Approved Changes

Approved Changes are formally authorized adjustments to scope, requirements, or plans that result from an accepted change request. They permit updates to the Product Backlog, release and sprint plans, and related artifacts, and are communicated to all impacted stakeholders for implementation.

Key Points

  • Approved Changes are the authorized outcomes of evaluated change requests.
  • They are recorded, traceable decisions that modify backlog items, plans, or constraints.
  • They are created by the Product Owner or a designated change authority after impact analysis.
  • They feed into backlog refinement, prioritization, and release or sprint planning.
  • Mid-sprint, they are applied only if they do not jeopardize the Sprint Goal or if scope is swapped.
  • They must be communicated, scheduled, and verified through updated acceptance criteria.

Purpose

Approved Changes ensure that modifications to product scope or delivery approach are intentional, value-driven, and synchronized across the Scrum Team and stakeholders.
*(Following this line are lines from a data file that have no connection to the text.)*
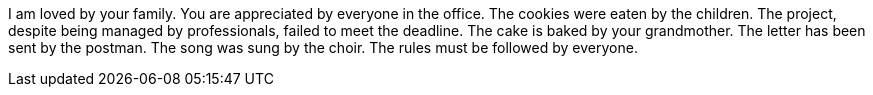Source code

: I am loved by your family.
You are appreciated by everyone in the office.
The cookies were eaten by the children.
The project, despite being managed by professionals, failed to meet the deadline.
The cake is baked by your grandmother.
The letter has been sent by the postman.
The song was sung by the choir.
The rules must be followed by everyone.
They provide a lightweight, auditable mechanism to align evolving needs with the Product Vision and roadmap.

They also act as inputs to adjust the Product Backlog and plans without introducing uncontrolled scope creep.

Key Terms & Clauses

  • Change Request: A proposed alteration to scope, requirements, quality, timing, or constraints.
  • Change Authority: Usually the Product Owner; may include a change control board in governed environments.
  • Impact Assessment: Analysis of value, effort, risk, cost, dependencies, and schedule impact.
  • Traceability: Linking the approved change to affected epics, user stories, tests, and releases.
  • Acceptance Criteria: Updated criteria to validate the outcome of the approved change.
  • Sprint Goal Protection: Guardrail that discourages mid-sprint changes unless scope is negotiated.

How to Develop/Evaluate

  • Capture the change request in a change log or backlog note with clear rationale and expected benefits.
  • Perform impact analysis on value, effort, risk, dependencies, compliance, and delivery dates.
  • Consult stakeholders and the Scrum Team for sizing and feasibility; timebox the assessment.
  • Decide approval via the Product Owner or designated governance body; record decision and rationale.
  • Translate the approved change into updated or new backlog items, refined acceptance criteria, and plan adjustments.
  • Communicate the decision and next steps to the team and affected stakeholders.

How to Use

For product-level changes, update the Product Backlog: create or refine user stories, re-estimate, and reprioritize. If the change affects the current sprint, the Product Owner may negotiate a swap of equal effort items with the Development Team to preserve the Sprint Goal; otherwise, schedule it for a future sprint.

Update release plans, dependencies, and Definition of Done if needed. Ensure test cases reflect new acceptance criteria and verify completion during the Sprint Review.

Example Snippet

A stakeholder requests stronger authentication. After impact analysis, the Product Owner approves the change. A new user story for two-factor authentication is added, sized, and placed high in the Product Backlog. The current sprint is not disrupted; the item is planned into the next sprint, and related acceptance criteria and test cases are created.

Risks & Tips

  • Risk: Undermining the Sprint Goal with mid-sprint scope churn. Tip: Only swap scope if effort is equivalent and the team agrees.
  • Risk: Incomplete impact analysis leading to hidden dependencies. Tip: Involve technical leads and check integration points.
  • Risk: Decision opacity causing rework. Tip: Record rationale, date, and owner for every approved change.
  • Risk: Delayed approvals slowing value delivery. Tip: Timebox evaluation and empower the Product Owner as change authority.
  • Risk: Documentation gaps in tests and DoD. Tip: Update acceptance criteria, test cases, and definition of done immediately.

PMP/SCRUM Example Question

A change request is approved to add new reporting fields. What should the Product Owner do next?

  1. Direct the team to start coding the change immediately within the current sprint.
  2. Update the Product Backlog with refined user stories and acceptance criteria, then reprioritize for planning.
  3. Ask the Scrum Master to revise the Sprint Goal to include the change.
  4. Create a detailed Gantt chart to reflect the new scope.

Correct Answer: B — Update the Product Backlog with refined user stories and acceptance criteria, then reprioritize for planning.

Explanation: Approved Changes are incorporated by updating and prioritizing the Product Backlog and planning accordingly. The team should not disrupt the current sprint unless an agreed scope swap preserves the Sprint Goal.